Electric vehicle developments this week
New community charging scheme launched
A new electric vehicle (EV) charging scheme has been launched in Cumbria, with the aim of increasing EV numbers in areas where households may not have private driveways in which chargers for EVs can be installed.
Community benefit society Charge my Street, which installs and operates community charge points, and climate change and sustainability organisation Cumbria Action, have jointly launched the new charging scheme. The project is currently looking for 100 businesses which have sites suitable for EV chargers in Cumbria and Lancashire to join the charging network. The scheme envisages that EV chargers will be available for use by the general public, as well as staff and customers of the host businesses.
WPD announces its "Take Care" project
Following research published in May 2020 by Western Power Distribution (WPD), the distribution network operator, which forecast a significant increase in EV numbers, WPD has this week announced a new £1 million "Take Care" project in collaboration with motorway service operator, Moto.
The project will invest in designing, testing and trialling new technologies which can deliver the electricity capacity required for rapid EV chargers to be installed at service stations across the UK. WPD predicts that this innovation will result in a total saving of £33.3 million across the UK should the technology be rolled out to 75% of existing service stations.
SSEN calls on government to boost UK charging networks
SSEN, another electricity distribution network operator, has published a report urging the government to work alongside the electricity industry to establish the world's most extensive EV charging network in the UK by 2025. The report emphasises the importance of such a network in empowering consumers to switch to EVs, and in achieving a green recovery following disruption caused by the Covid-19 pandemic.
The report also suggests that the government might replicate a model used in the Netherlands for the procurement of area-wide public EV charge points as a means ofaccelerating the accessibility of EV charging infrastructure in a cost-effective and fair way.As highlighted in the report, the Netherlands has the highest density of EVs and chargers per 100km in the world.
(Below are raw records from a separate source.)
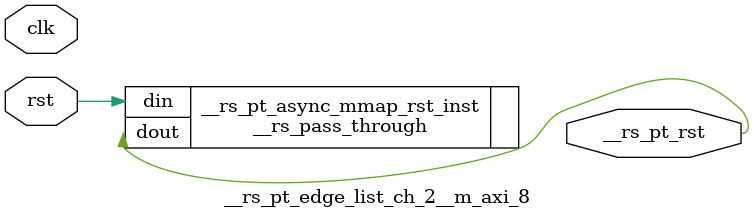
<source format=v>
`timescale 1 ns / 1 ps
/**   Generated by RapidStream   **/
module __rs_pt_edge_list_ch_2__m_axi_8 #(
    parameter BufferSize         = 32,
    parameter BufferSizeLog      = 5,
    parameter AddrWidth          = 64,
    parameter AxiSideAddrWidth   = 64,
    parameter DataWidth          = 512,
    parameter DataWidthBytesLog  = 6,
    parameter WaitTimeWidth      = 4,
    parameter BurstLenWidth      = 8,
    parameter EnableReadChannel  = 1,
    parameter EnableWriteChannel = 1,
    parameter MaxWaitTime        = 3,
    parameter MaxBurstLen        = 15
) (
    output wire __rs_pt_rst,
    input wire  clk,
    input wire  rst
);




__rs_pass_through #(
    .WIDTH (1)
) __rs_pt_async_mmap_rst_inst /**   Generated by RapidStream   **/ (
    .din  (rst),
    .dout (__rs_pt_rst)
);

endmodule  // __rs_pt_edge_list_ch_2__m_axi_8
</source>
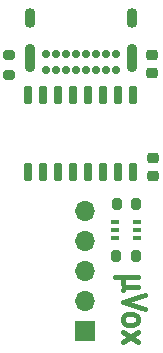
<source format=gbr>
%TF.GenerationSoftware,KiCad,Pcbnew,(6.0.1-0)*%
%TF.CreationDate,2022-02-08T22:41:07+01:00*%
%TF.ProjectId,muVox_programmer,6d75566f-785f-4707-926f-6772616d6d65,rev?*%
%TF.SameCoordinates,Original*%
%TF.FileFunction,Soldermask,Top*%
%TF.FilePolarity,Negative*%
%FSLAX46Y46*%
G04 Gerber Fmt 4.6, Leading zero omitted, Abs format (unit mm)*
G04 Created by KiCad (PCBNEW (6.0.1-0)) date 2022-02-08 22:41:07*
%MOMM*%
%LPD*%
G01*
G04 APERTURE LIST*
G04 Aperture macros list*
%AMRoundRect*
0 Rectangle with rounded corners*
0 $1 Rounding radius*
0 $2 $3 $4 $5 $6 $7 $8 $9 X,Y pos of 4 corners*
0 Add a 4 corners polygon primitive as box body*
4,1,4,$2,$3,$4,$5,$6,$7,$8,$9,$2,$3,0*
0 Add four circle primitives for the rounded corners*
1,1,$1+$1,$2,$3*
1,1,$1+$1,$4,$5*
1,1,$1+$1,$6,$7*
1,1,$1+$1,$8,$9*
0 Add four rect primitives between the rounded corners*
20,1,$1+$1,$2,$3,$4,$5,0*
20,1,$1+$1,$4,$5,$6,$7,0*
20,1,$1+$1,$6,$7,$8,$9,0*
20,1,$1+$1,$8,$9,$2,$3,0*%
G04 Aperture macros list end*
%ADD10C,0.400000*%
%ADD11RoundRect,0.150000X-0.150000X0.650000X-0.150000X-0.650000X0.150000X-0.650000X0.150000X0.650000X0*%
%ADD12C,0.700000*%
%ADD13O,0.900000X2.400000*%
%ADD14O,0.900000X1.700000*%
%ADD15R,0.650000X0.400000*%
%ADD16R,1.700000X1.700000*%
%ADD17O,1.700000X1.700000*%
%ADD18RoundRect,0.225000X0.250000X-0.225000X0.250000X0.225000X-0.250000X0.225000X-0.250000X-0.225000X0*%
%ADD19RoundRect,0.200000X0.275000X-0.200000X0.275000X0.200000X-0.275000X0.200000X-0.275000X-0.200000X0*%
%ADD20RoundRect,0.200000X0.200000X0.275000X-0.200000X0.275000X-0.200000X-0.275000X0.200000X-0.275000X0*%
%ADD21RoundRect,0.200000X-0.200000X-0.275000X0.200000X-0.275000X0.200000X0.275000X-0.200000X0.275000X0*%
G04 APERTURE END LIST*
D10*
X142520142Y-74163571D02*
X140620142Y-74163571D01*
X141524904Y-74973095D02*
X141343952Y-75054047D01*
X141253476Y-75215952D01*
X141524904Y-74163571D02*
X141343952Y-74244523D01*
X141253476Y-74406428D01*
X141253476Y-74730238D01*
X141343952Y-74892142D01*
X141524904Y-74973095D01*
X142520142Y-74973095D01*
X143153476Y-75701666D02*
X141253476Y-76268333D01*
X143153476Y-76835000D01*
X141253476Y-77644523D02*
X141343952Y-77482619D01*
X141434428Y-77401666D01*
X141615380Y-77320714D01*
X142158238Y-77320714D01*
X142339190Y-77401666D01*
X142429666Y-77482619D01*
X142520142Y-77644523D01*
X142520142Y-77887380D01*
X142429666Y-78049285D01*
X142339190Y-78130238D01*
X142158238Y-78211190D01*
X141615380Y-78211190D01*
X141434428Y-78130238D01*
X141343952Y-78049285D01*
X141253476Y-77887380D01*
X141253476Y-77644523D01*
X141253476Y-78777857D02*
X142520142Y-79668333D01*
X142520142Y-78777857D02*
X141253476Y-79668333D01*
D11*
%TO.C,U1*%
X142113000Y-58726000D03*
X140843000Y-58726000D03*
X139573000Y-58726000D03*
X138303000Y-58726000D03*
X137033000Y-58726000D03*
X135763000Y-58726000D03*
X134493000Y-58726000D03*
X133223000Y-58726000D03*
X133223000Y-65226000D03*
X134493000Y-65226000D03*
X135763000Y-65226000D03*
X137033000Y-65226000D03*
X138303000Y-65226000D03*
X139573000Y-65226000D03*
X140843000Y-65226000D03*
X142113000Y-65226000D03*
%TD*%
D12*
%TO.C,J1*%
X140677000Y-56603000D03*
X139827000Y-56603000D03*
X138977000Y-56603000D03*
X138127000Y-56603000D03*
X137277000Y-56603000D03*
X136427000Y-56603000D03*
X135577000Y-56603000D03*
X134727000Y-56603000D03*
X134727000Y-55253000D03*
X135577000Y-55253000D03*
X136427000Y-55253000D03*
X137277000Y-55253000D03*
X138127000Y-55253000D03*
X138977000Y-55253000D03*
X139827000Y-55253000D03*
X140677000Y-55253000D03*
D13*
X142027000Y-55623000D03*
D14*
X142027000Y-52243000D03*
X133377000Y-52243000D03*
D13*
X133377000Y-55623000D03*
%TD*%
D15*
%TO.C,Q1*%
X142492000Y-70804800D03*
X142492000Y-70154800D03*
X142492000Y-69504800D03*
X140592000Y-69504800D03*
X140592000Y-70154800D03*
X140592000Y-70804800D03*
%TD*%
D16*
%TO.C,J2*%
X138049000Y-78740000D03*
D17*
X138049000Y-76200000D03*
X138049000Y-73660000D03*
X138049000Y-71120000D03*
X138049000Y-68580000D03*
%TD*%
D18*
%TO.C,C2*%
X143865600Y-65595800D03*
X143865600Y-64045800D03*
%TD*%
D19*
%TO.C,R1*%
X131673600Y-57009800D03*
X131673600Y-55359800D03*
%TD*%
D18*
%TO.C,C1*%
X143764000Y-56896000D03*
X143764000Y-55346000D03*
%TD*%
D20*
%TO.C,R2*%
X142417800Y-67970400D03*
X140767800Y-67970400D03*
%TD*%
D21*
%TO.C,R3*%
X140717000Y-72390000D03*
X142367000Y-72390000D03*
%TD*%
M02*

</source>
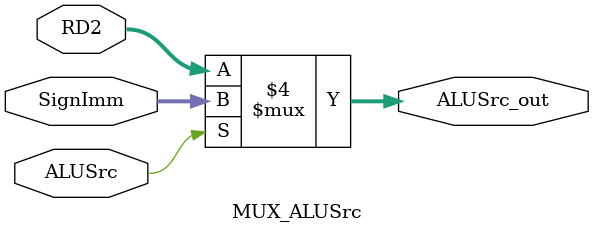
<source format=sv>
module MUX_ALUSrc(
    input logic ALUSrc,
    input logic[31:0] SignImm,
    input logic[31:0] RD2, //from register file
    output logic[31:0] ALUSrc_out
);

always @(*) begin
    if(!ALUSrc) begin
        ALUSrc_out = RD2;
    end
    else begin
        ALUSrc_out = SignImm;
    end
end


endmodule
</source>
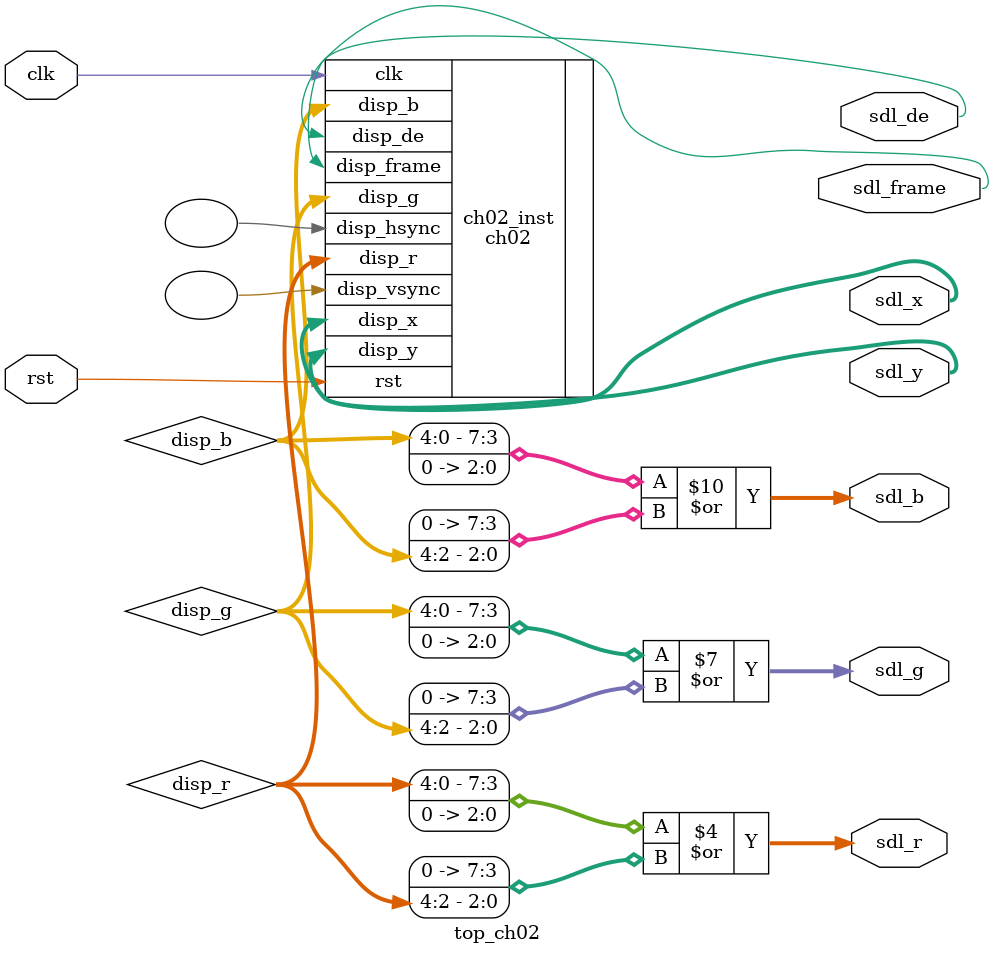
<source format=v>

`default_nettype none
`timescale 1ns / 1ps

module top_ch02 #(
    parameter BPC=5,           // system bits per colour channel
    parameter BPC_BOARD=8,     // board bits per colour channel
    parameter CORDW=16,        // signed coordinate width (bits)
    parameter DISPLAY_MODE=3,  // display mode 3: 672x384 (25 MHz)
    parameter BG_COLR='h0886   // background colour (RGB555)
    ) (
    input  wire clk,                      // sim clock
    input  wire rst,                      // sim reset
    output reg signed [CORDW-1:0] sdl_x,  // horizontal SDL position
    output reg signed [CORDW-1:0] sdl_y,  // vertical SDL position
    output reg sdl_de,                    // data enable (low in blanking interval)
    output reg sdl_frame,                 // high for one cycle at frame start
    output reg [BPC_BOARD-1:0] sdl_r,     // red video channel
    output reg [BPC_BOARD-1:0] sdl_g,     // green video channel
    output reg [BPC_BOARD-1:0] sdl_b      // blue video channel
    );

    localparam RES = "../../../res";  // resource path

    // 672x384 display with 336x192 4-bit canvas (crocus test)
    localparam FILE_BMAP  = {RES, "/bitmaps/crocus/crocus-336x192.mem"};
    localparam FILE_PAL   = {RES, "/bitmaps/crocus/crocus-336x192_palette.mem"};
    localparam CANV_BPP   = 4;        // bits per pixel (4=16 colour)
    localparam CANV_SCALE = 16'd2;    // scaling factor
    localparam WIN_WIDTH  = 16'd672;  // window width (pixel)
    localparam WIN_HEIGHT = 16'd384;  // window height (lines)
    localparam WIN_STARTX = 16'd0;    // window horizontal position (pixels)
    localparam WIN_STARTY = 16'd0;    // window vertical position (lines)

    // 672x384 display with 672x384 2-bit canvas (latency test)
    // localparam FILE_BMAP  = {RES, "/bitmaps/latency/latency.mem"};
    // localparam FILE_PAL   = {RES, "/bitmaps/latency/latency_palette.mem"};
    // localparam CANV_BPP   = 2;        // bits per pixel (2=4 colour)
    // localparam CANV_SCALE = 16'd1;    // scaling factor
    // localparam WIN_WIDTH  = 16'd672;  // window width (pixel)
    // localparam WIN_HEIGHT = 16'd384;  // window height (lines)
    // localparam WIN_STARTX = 16'd0;    // window horizontal position (pixels)
    // localparam WIN_STARTY = 16'd0;    // window vertical position (lines)

    // colour channel width adjustment for board display
    //   NB. this logic must be updated if you change BPC or BPC_Board
    wire [BPC-1:0] disp_r, disp_g, disp_b;
    always @(*) begin  // 5 to 8-bits per channel (BPC to BPC_Board)
        /* verilator lint_off WIDTHEXPAND */
        sdl_r = (disp_r << 3) | (disp_r >> 2);
        sdl_g = (disp_g << 3) | (disp_g >> 2);
        sdl_b = (disp_b << 3) | (disp_b >> 2);
        /* verilator lint_on WIDTHEXPAND */
    end


    ch02 #(
        .BPC(BPC),
        .CORDW(CORDW),
        .DISPLAY_MODE(DISPLAY_MODE),
        .BG_COLR(BG_COLR),
        .FILE_BMAP(FILE_BMAP),
        .FILE_PAL(FILE_PAL),
        .CANV_SCALE(CANV_SCALE),
        .CANV_BPP(CANV_BPP),
        .WIN_WIDTH(WIN_WIDTH),
        .WIN_HEIGHT(WIN_HEIGHT),
        .WIN_STARTX(WIN_STARTX),
        .WIN_STARTY(WIN_STARTY)
    ) ch02_inst (
        .clk(clk),
        .rst(rst),
        .disp_x(sdl_x),
        .disp_y(sdl_y),
        .disp_hsync(),
        .disp_vsync(),
        .disp_de(sdl_de),
        .disp_frame(sdl_frame),
        .disp_r(disp_r),
        .disp_g(disp_g),
        .disp_b(disp_b)
    );
endmodule

</source>
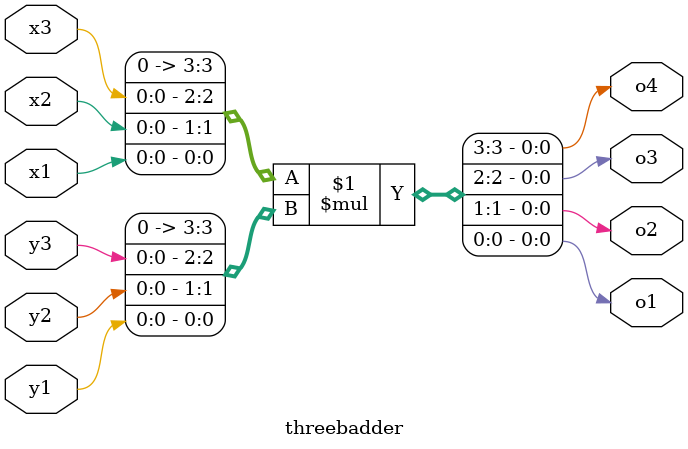
<source format=v>
module threebadder
(
 input x1, x2, x3,
 input y1, y2, y3,
 
 output o1, o2, o3, o4
 );

assign {o4, o3, o2, o1} =  {x3,x2,x1} * {y3,y2,y1};
 
endmodule
</source>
TFL sets out new procurement plans to decarbonise operations
Last week, Sadiq Khan, the Mayor of London, announced new plans to increase the amount of electricity that Transport for London (TfL), one of the UK's largest power consumers, procures from renewable sources. The plans, which are still subject to sign-off from TfL's finance committee, could see TfL signing direct power purchase agreements (PPAs) with renewables projects. This represents a major departure from TfL's traditional electricity procurement process, which sees TfLs electricity supplied by National Grid through the Crown Commercial Service.
TfL has previously discussed plans to create a "zero-carbon" railway by 2030 and it is hoped that these measures will assist in reaching this target. Signing PPAs is a readily available option to decarbonise TfL's operations as its entire fleet is already electrified. It is initially envisaged that, through a staged approach, 10% of TfL's electricity demand would be met through such PPAs by Spring 2022.